SHOPPING centres didn’t exist when I left school so it’s very difficult to have life and career plans and see them all the way through,” admits Colin Roberts, the new manager of Bury St Edmunds’ the arc.
With a lifelong career in retail though, the 58-year-old seems tailor-made for his latest role.
The foundations of his working life were laid in a near bygone age of one-to-one customer service and a steady rise through the ranks of shop management.
He left the helm of a shopping centre in Ipswich to take on a position he longed for in his home town of 22 years.
With the sapling rays of the spring sun filtering into his new office, Colin beams: “I feel like I’ve come home. I’m passionate about what I do and this town. I wouldn’t have gone anywhere else. This is where I wanted to be.”
Born in Walsall, in the West Midlands, Colin left school to take up a job in a factory but soon realised it wasn’t for him.
After his mum spoke to the manager of the local branch of Fosters menswear, he landed a job as a junior sales assistant or, as he puts it, ‘the sweeper upper’.
Aged just 21, he went to run one of their shops in Okehampton, in Devon – becoming one of the youngest ever managers for the company.
Colin remembers: “It was a life-changing experience. It was where I grew up and probably shaped me into the person I am today.
“It was a fairly small shop with two members of staff, one of whom was in his 40s and an ex-sergeant major.
“He was so used to taking orders from any age that it didn’t bother him. It probably bothered me more than him. The point was that age doesn’t matter, it’s the people that make things work.”
After about a year, he went on to take management positions at Fosters stores across the country, including in Reading, Tunbridge Wells, Eastbourne and Gravesend.
The proudest achievement of his working life came when he was made an area manager for the company.
Covering the Sussex and South London area, he had 24 shops under his control, advising on the best way to get turnover, ensuring shelves were properly stocked and paper work was completed as well as motivating managers and staff.
When asked how retailing has changed over the years, he answers: “It was very much a one-to-one customer service. The art in those days was to be able to sell. If someone came in and wanted a shirt, it was upt o you to sell them a tie, a pair of cufflinks and trousers.
“That then diluted over the years. You got the Woolworths type of approach where it became self-selection, which is pretty much retail as we know it now.”
When the country was choked by recession in the late 1980s/early 90s, he was relocated to East Anglia to take on a larger area.
However, within 18 months the business was struggling and Colin was among those made redundant.
He says: “I had been with the company for 21 years so I was devastated. I was out of work for seven months and it was quite a strange experience. The whole country was in an absolute grip of recession and I applied for literally 100 jobs.”
Eventually, he landed a job as area support manager – ‘very much a troubleshooting role’ – with Spoils Kitchen Reject Shops, based in Saxmundham.
He then became manager of Palmers department store, in Newmarket, which was a hub of ‘traditional retailing with a slightly older more wealthy customer base’.

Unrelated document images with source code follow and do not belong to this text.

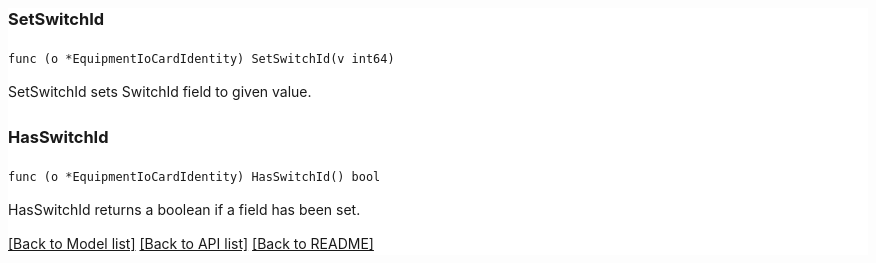 ### SetSwitchId

`func (o *EquipmentIoCardIdentity) SetSwitchId(v int64)`

SetSwitchId sets SwitchId field to given value.

### HasSwitchId

`func (o *EquipmentIoCardIdentity) HasSwitchId() bool`

HasSwitchId returns a boolean if a field has been set.


[[Back to Model list]](../README.md#documentation-for-models) [[Back to API list]](../README.md#documentation-for-api-endpoints) [[Back to README]](../README.md)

They were ‘a wonderful company to work for’, but the job had its challenges.
He says: “Retail is all about highs and lows. It was 1996 and we had an appalling Christmas. It really affected me quite badly and I couldn’t understand what was going on.
“When we went into the January sales it was incredible. We pulled back just about every single figure we had lost over Christmas.
“It was at that time I thought I needed to do something else and an opportunity came up as a bit of a whim.”
That opportunity was operations manager at the Buttermarket shopping centre, in Ipswich.
“One of the reasons I went for it was because the building in Newmarket was very old and it was about trying to keep it together as much as keeping the business going.”
Later, he landed the position of centre manager.
Colin says: “The role is very much about the fabric of the building. It’s providing a service to retailers to drive as much footfall as you possibly can to that building and to keep it as a really safe, pleasant environment for people.”
If the arc position hadn’t come up, he would still be in Ipswich.
He explains: “It was just the right thing to do. Bury is a town I fell in love with 22 years ago and I wanted that opportunity to take part in something that is very special.”
He plans to integrate the facility more with the town centre.
“I’m not going to do anything radical. I’m going to take time to talk to people about what it is they love about it and what they want from it and take it from there.
“I accept that one or two people still don’t like the arc. I think the development is key and crucial to the future of Bury for the younger people.
“The arc was very much built for the future of the town. We need things like this to keep the younger generation here.”
He is already very close to filling two of the centre’s empty units.
But how can retail survive in an age of austerity and online shopping?
He thinks the future lies in combining retail and leisure.
“Retailing needs to be fun. Napoleon once said we’re a nation of shopkeepers. It’s a leisure activity and needs to be a real experience.
“You need to have something that will keep people happy like the water walkers and simulator ride in Charter Square.
“We’ve an ideal venue to do lots of things like that. I want to work with some car dealers to do displays, so if you’ve got someone who isn’t a great shopper, it’s something for them to do and look at. It’s theatre.”